- How open addressing works: There are several ways of doing open addressing. Methods like linear probing and quadratic probing use a linear or quadratic functions to find a sequence of slots, for example a linear function, h(k) = (h’(k) + i )mod m finds sequences starting from h’(k) and linearly incrementing by i. However this has problems when 2 keys have the same initial h’(k), they will have the same probing sequence.
- Another alternative is to use double hashing, where the probing sequence is found by a function of two hash functions, for example: h(k) = (h1(k) + ih2(k)) mod m, since the probing sequence depends on two hash functions, the sequence would be less likely the same for two keys resulting in better search and insertion time.

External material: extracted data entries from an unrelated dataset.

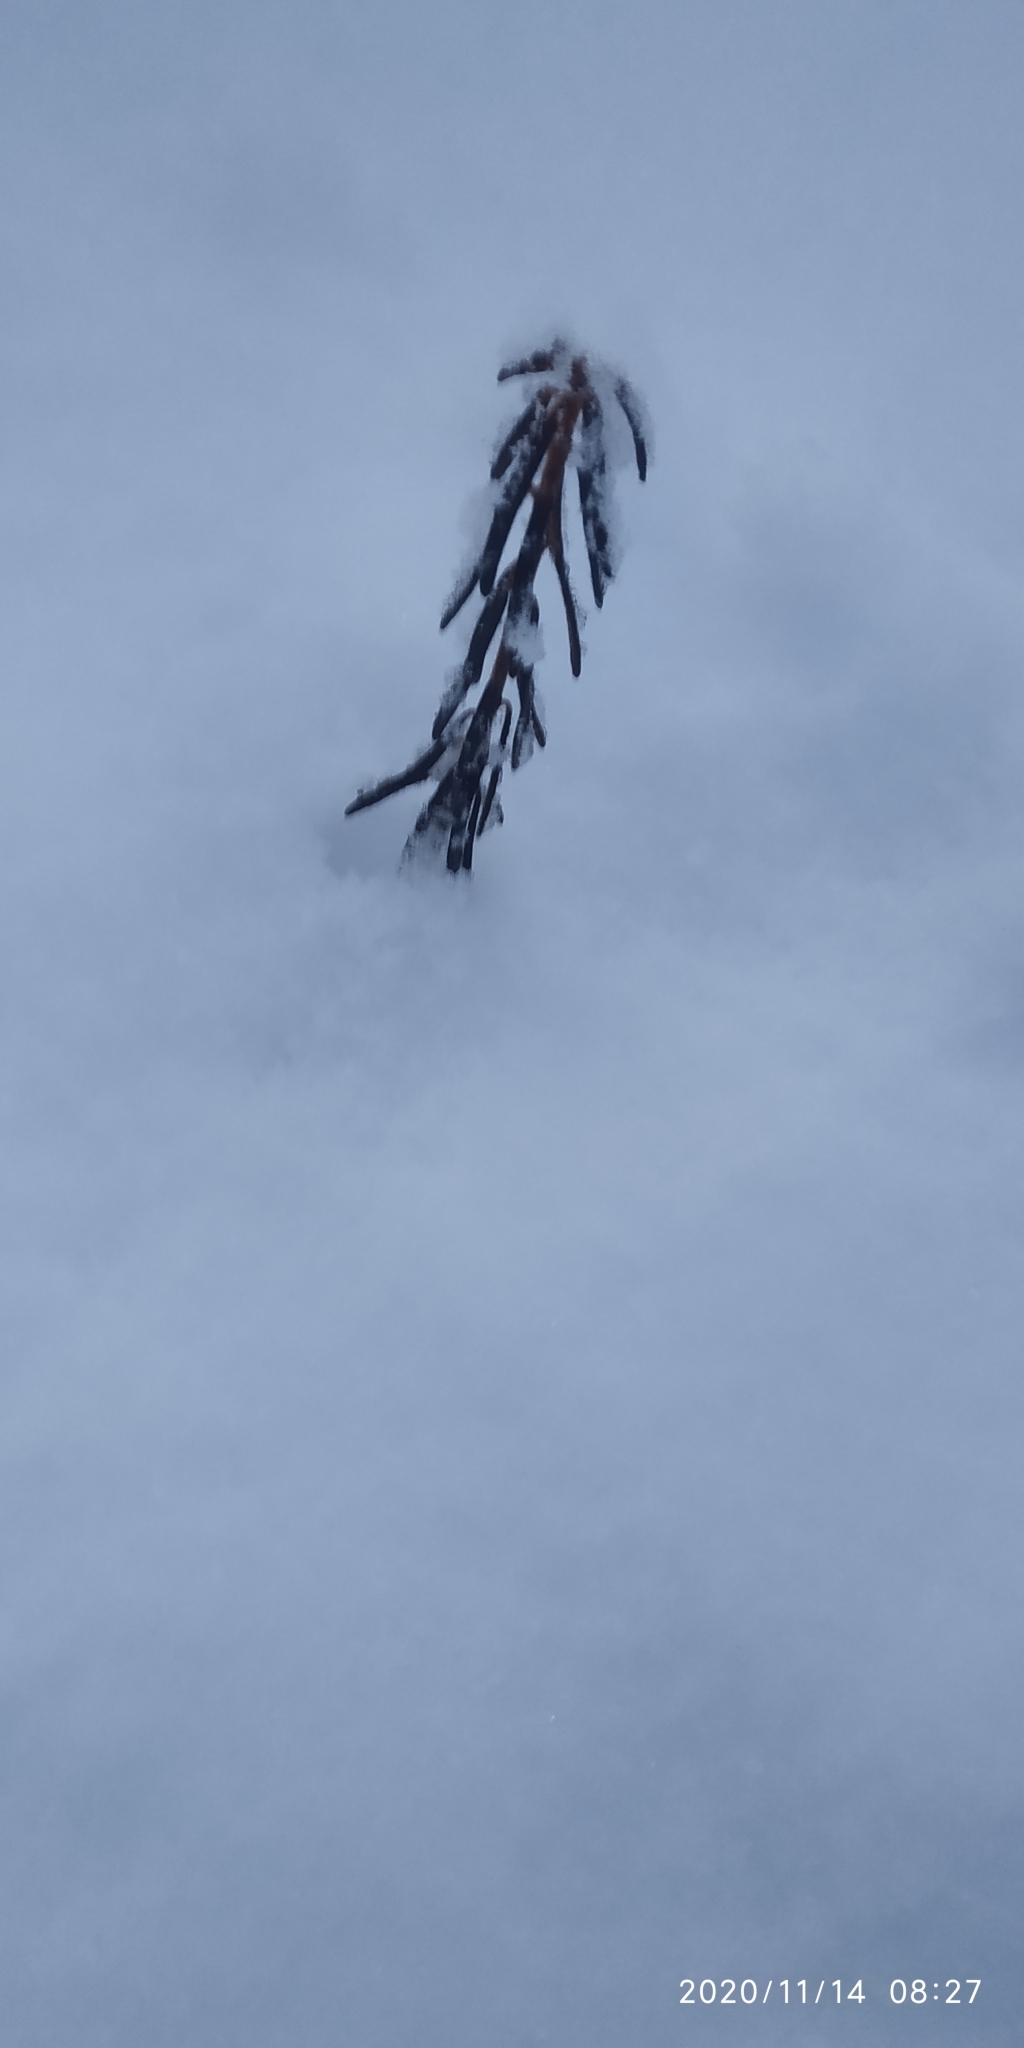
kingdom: Plantae
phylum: Tracheophyta
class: Magnoliopsida
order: Ericales
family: Ericaceae
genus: Rhododendron
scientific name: Rhododendron tomentosum
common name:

Universal Hashing. For a fixed hash function, an adversary can easily choose a set of keys that can hash to the same bucket. To overcome this problem, universal hashing is performed. In universal hashing, the hash function is chosen randomly from a set of hash functions before the data is inserted. For example: If m is the number of keys, then the hash function could be something like, h(k) = (a.k + b) mod m where a and b are chosen randomly before insertion. The idea behind universal hashing is that, by choosing the hash function randomly, the probability that the chosen hash function would be bad resulting in undesirable collisions would be low.
Perfect Hashing. In case of perfect hashing, the linear time search of linked lists during collision is reduced/avoided by using hashtable of hashtables. Both the primary and secondary hashtables use universal hashing to decide the hashfunction. Therefore the primary hashtable will be having one randomly chosen hashfunction and each of the secondary hashtables will be having one randomly chosen hashfunction.
Idea behind Perfect hashing. It has been proved that if n is the number of keys and m is the number of slots in a hashtable, then if m = n^2 and if the hash function is chosen randomly, then the probability of collisions of two keys in this hashtable would be lesser than ½ which is low.
Why we need two levels of hashtables in Perfect hashing. Since it is not affordable to have an hashtable of capacity n^2, we use a secondary hashtable. The number of elements colliding onto the same secondary hashtable is low since we use universal hashing, and therefore we can afford to have nj ^ 2 capacity secondary hashtables where nj is the number of elements hashing to the same secondary hashtable Sj.
What will be the memory requirement for perfect hashing. It has been proven that, when both primary and secondary hashtables use universal hashing and when secondary hashtables have nj^2 capacity, then the total memory slots required for perfect hashing would be upper bounded by 2n.
Note. Collisions on secondary hashtables although have low probability, still needs to be resolved by linked lists.